Одного этого слова вполне хватило, чтобы Балабол попятился и дал деру.
— Женщина? — изумился Шурик.
— Женщина, — повторил Балабол.
— Не было на даче никакой женщины! — подала голос Аська. — Это я точно знаю. Женские вещи есть, а жена Фреда сейчас на югах.
— Была, — тупо повторил Балабол. — Была женщина. Наверно, она с самого начала здесь сидела. Это она пистолет прихватила и фигу подсунула!
— Какую фигу? — изумилась Аська. — Ты пьян, что ли?
Балабол даже не осознал, что Аська сейчас опаснее покрытой шерстью акулы и женщины с пистолетом вместе взятых. Он вступил в пререкания с ней совершенно естественно, как будто не было всех бурных событий этого дня.
— Это действительно была женщина, — убежденно стал внушать Аське и Шурику Балабол. — Она сидела в комнате и подменила футляры! У нее твой парабеллум, понимаешь!

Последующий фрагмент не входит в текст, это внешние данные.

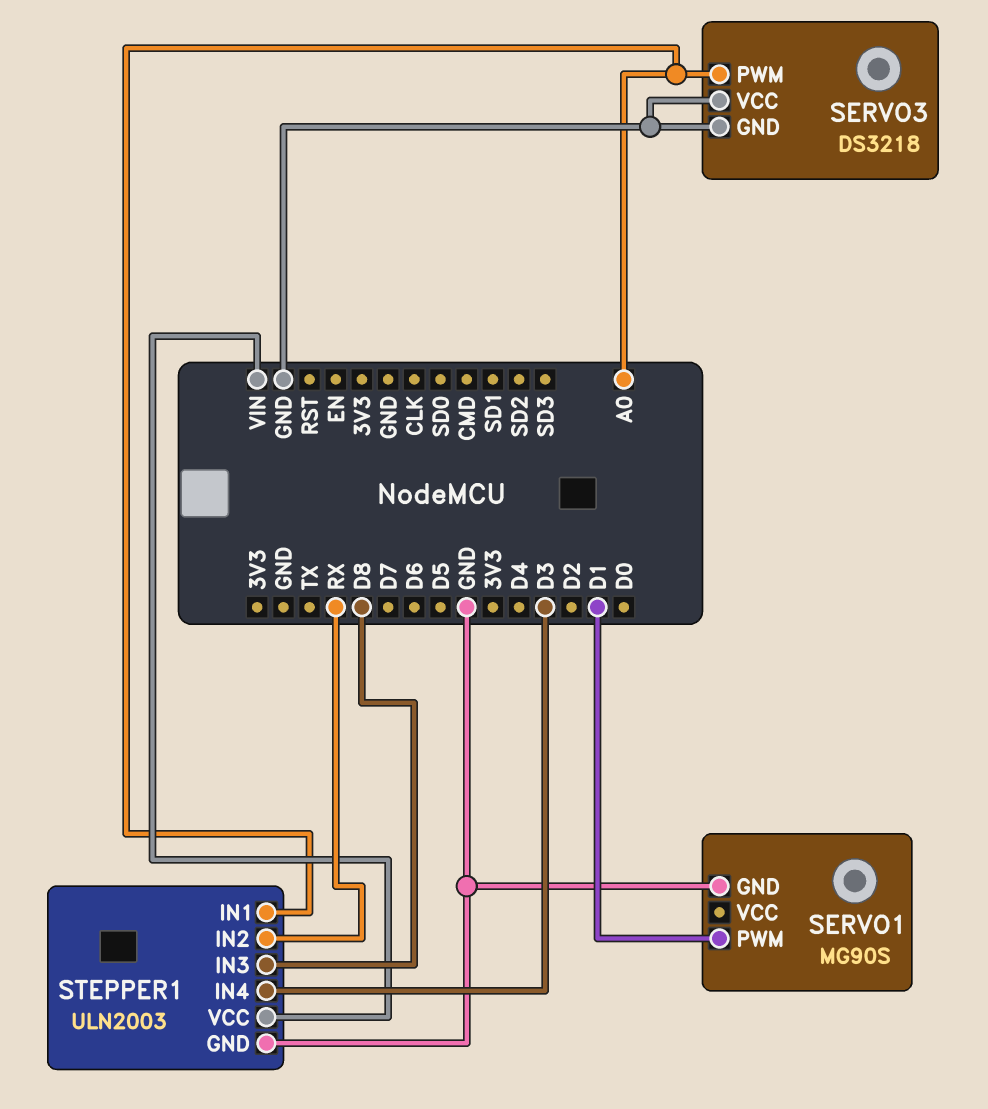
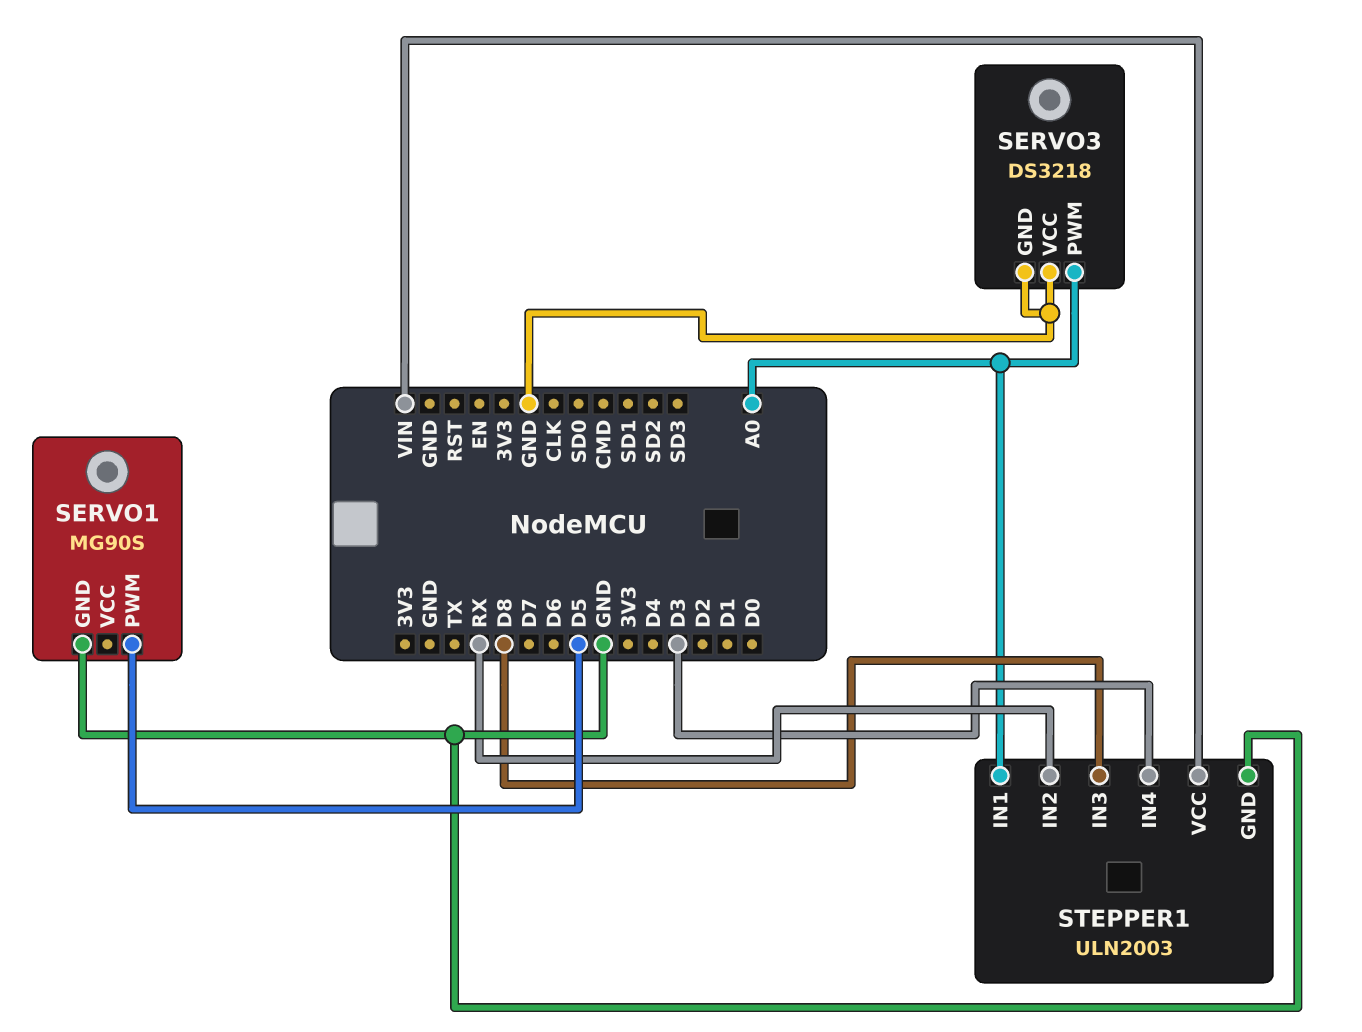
SERVO1 pin PWM: D1 -> D5

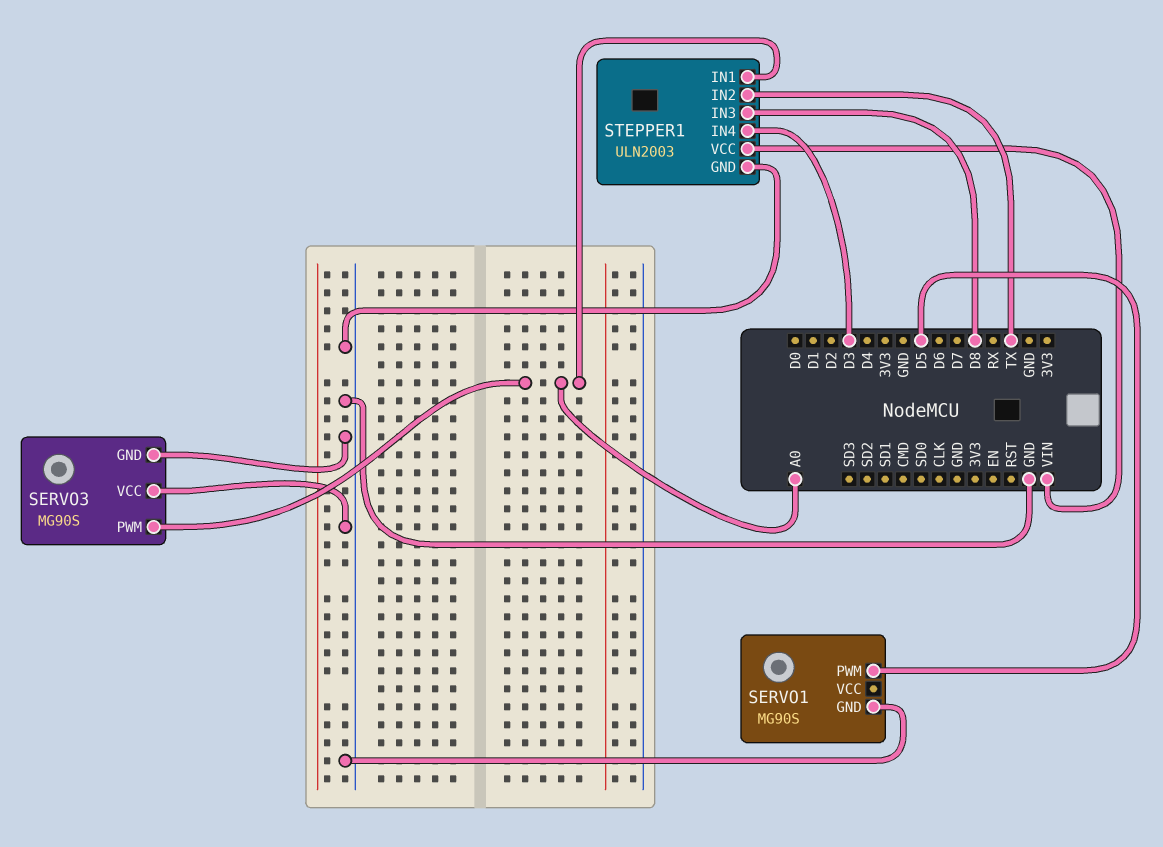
SERVO3: DS3218 -> MG90S
STEPPER1 pin IN2: RX -> TX

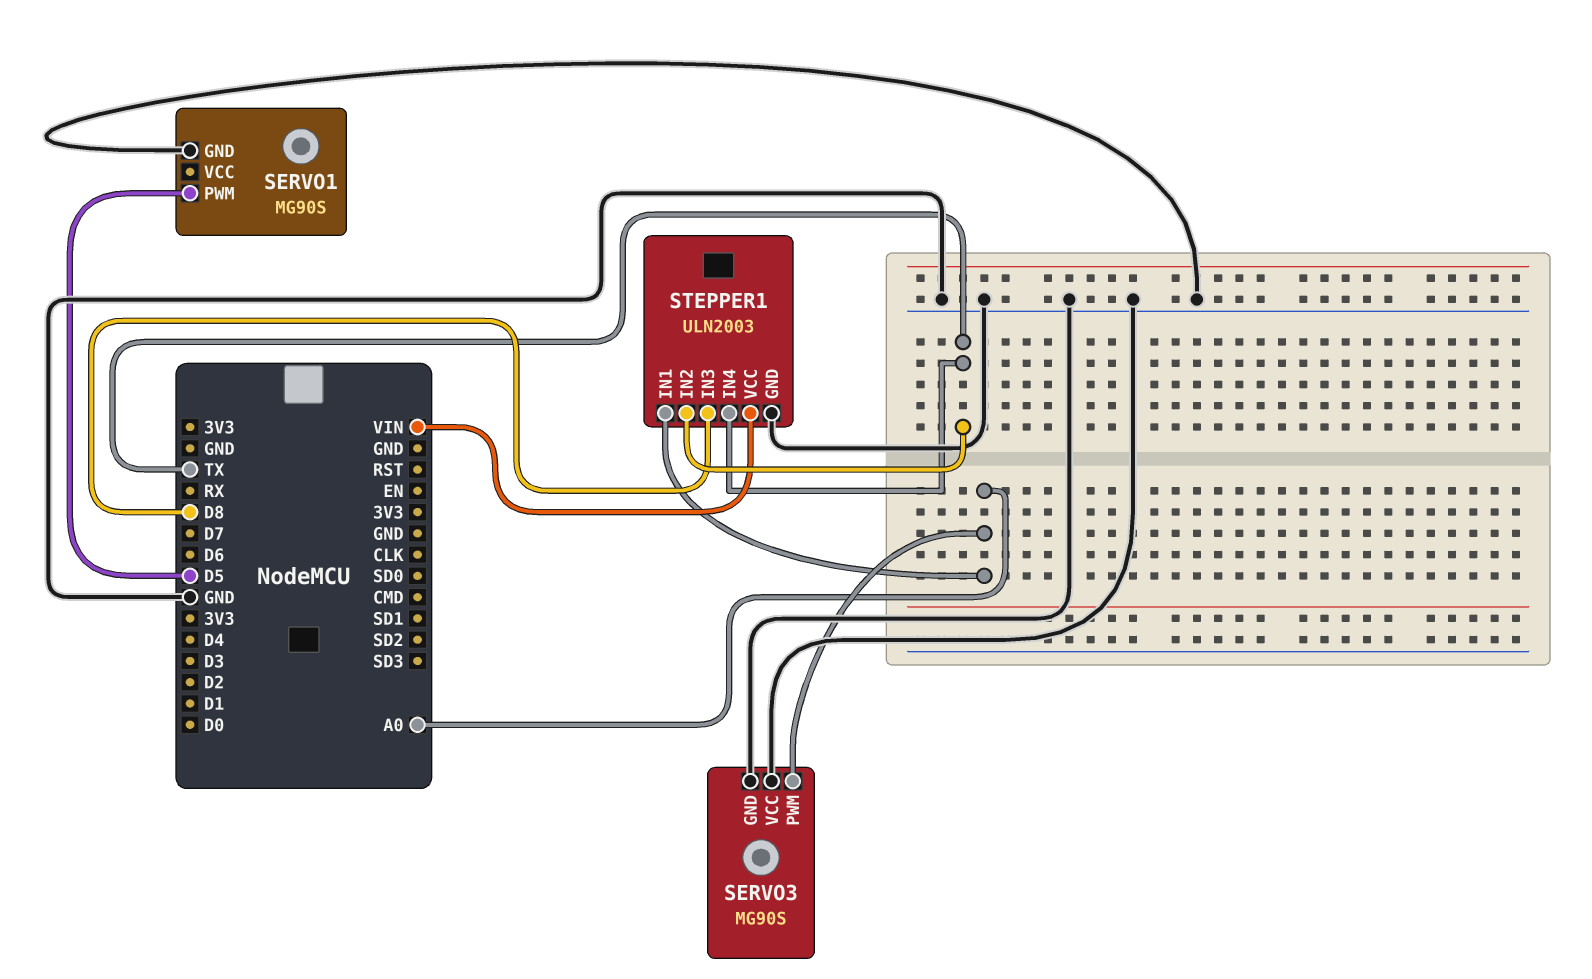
STEPPER1 pin IN4: D3 -> TX

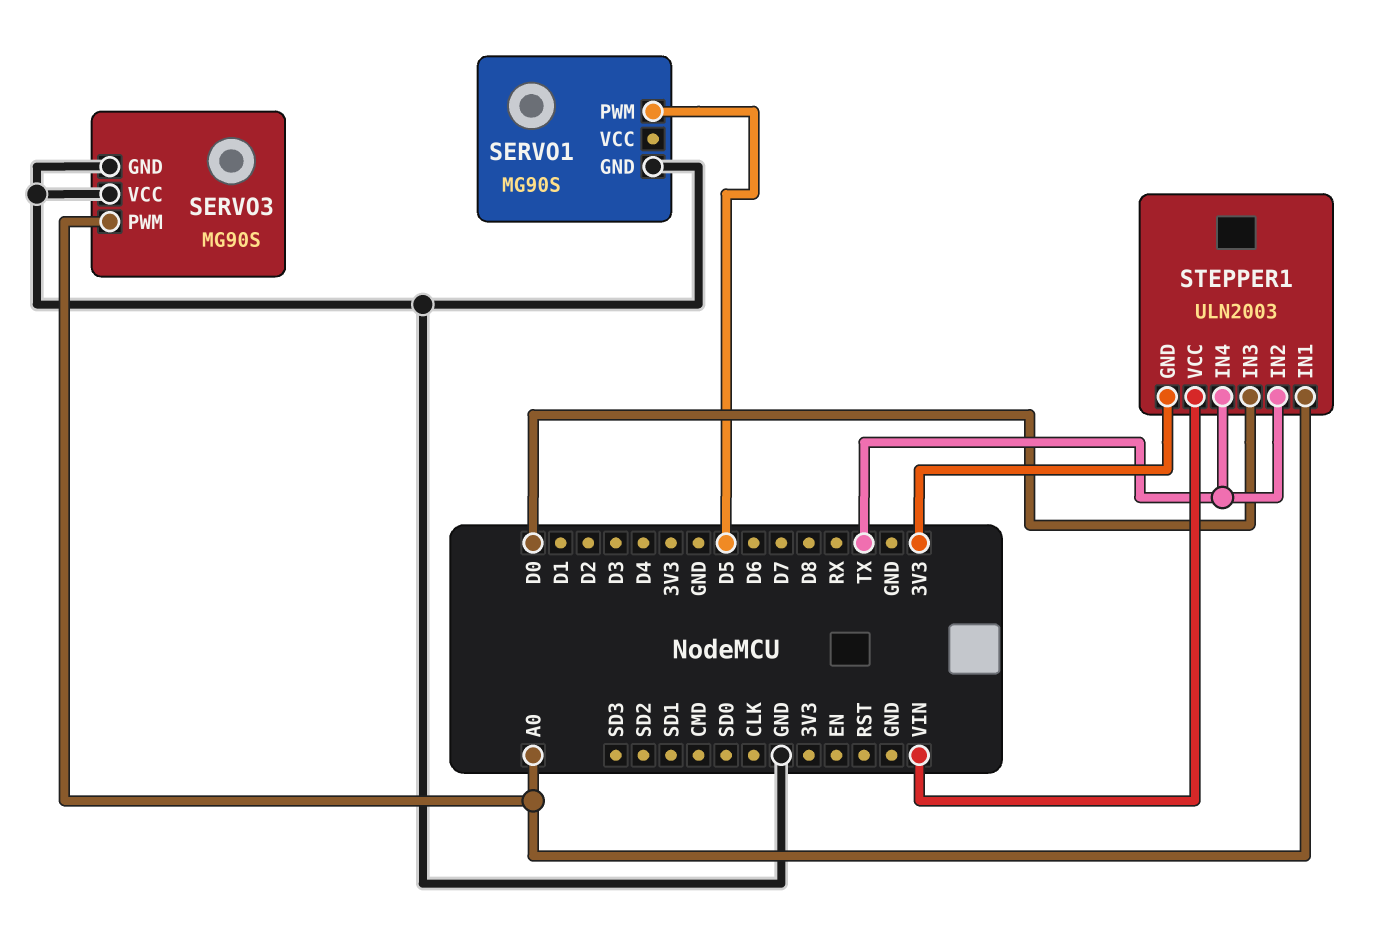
STEPPER1 pin GND: GND -> 3V3
STEPPER1 pin IN3: D8 -> D0

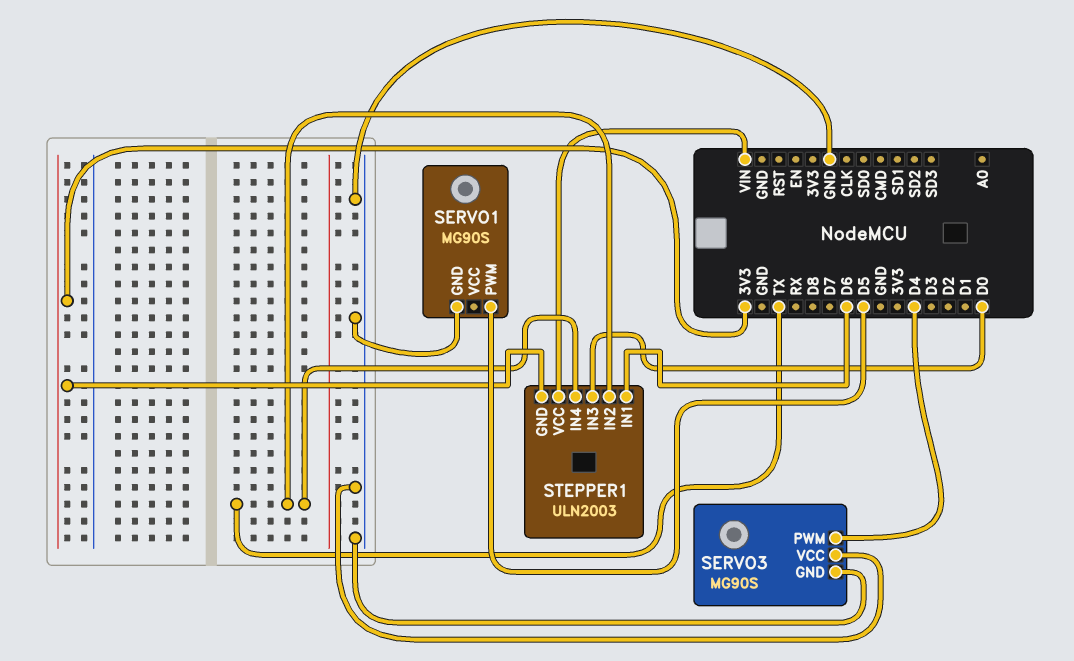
SERVO3 pin PWM: A0 -> D4
STEPPER1 pin IN1: A0 -> D6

— Дружок?! — врубился Шурик.
Но тут у него в голове завертелись необъяснимым хороводом скрипка, Дружок, фига и мотоцикл. Связать эти предметы между собой логически Шурик не мог.
— В длинном платье? — продолжала допрос Аська.
— В длинном пестром платье! И с парабеллумом!
— Да нет же на даче никакой женщины! — прямо взвыла Аська. — Я здесь единственная женщина! Если бы она была, Герасим бы знал!
— А кто такой Герасим? — уже впадая в прострацию, поинтересовался Шурик.
— Ну, йог! Он здесь живет и дачу караулит. Он бы видел, если бы женщина в длинном платье пришла!
— Йог Герасим… Тоже неплохо… — прокомментировал Шурик.
— Сматываться надо, — продолжал долдонить Балабол. — Она сейчас сюда явится! Вместе с пистолетом!
— А как же утюги? — не удержался от ехидства Шурик.
— Какие утюги? — сразу же врубилась Аська.
— А-а… — махнул рукой Балабол. — Накрылись утюги! Ну их к лешему!
И он устремился к угловому перелазу. Шурик понял, что сейчас произойдет. Балабол умчится на мотоцикле, бросит их с Аськой на произвол судьбы. А как они будут выбираться с уголовной дачки — это уже их проблемы!
— Стой! — нечеловеческим шепотом заорал Шурик. — Стой, а то хуже будет!
Возможно, за тридцать пять лет жизни это была первая угроза в устах Шурика. Обычно он управляется с ослушниками на вербальном уровне, потому что язва. Его язычка вся их контора боится.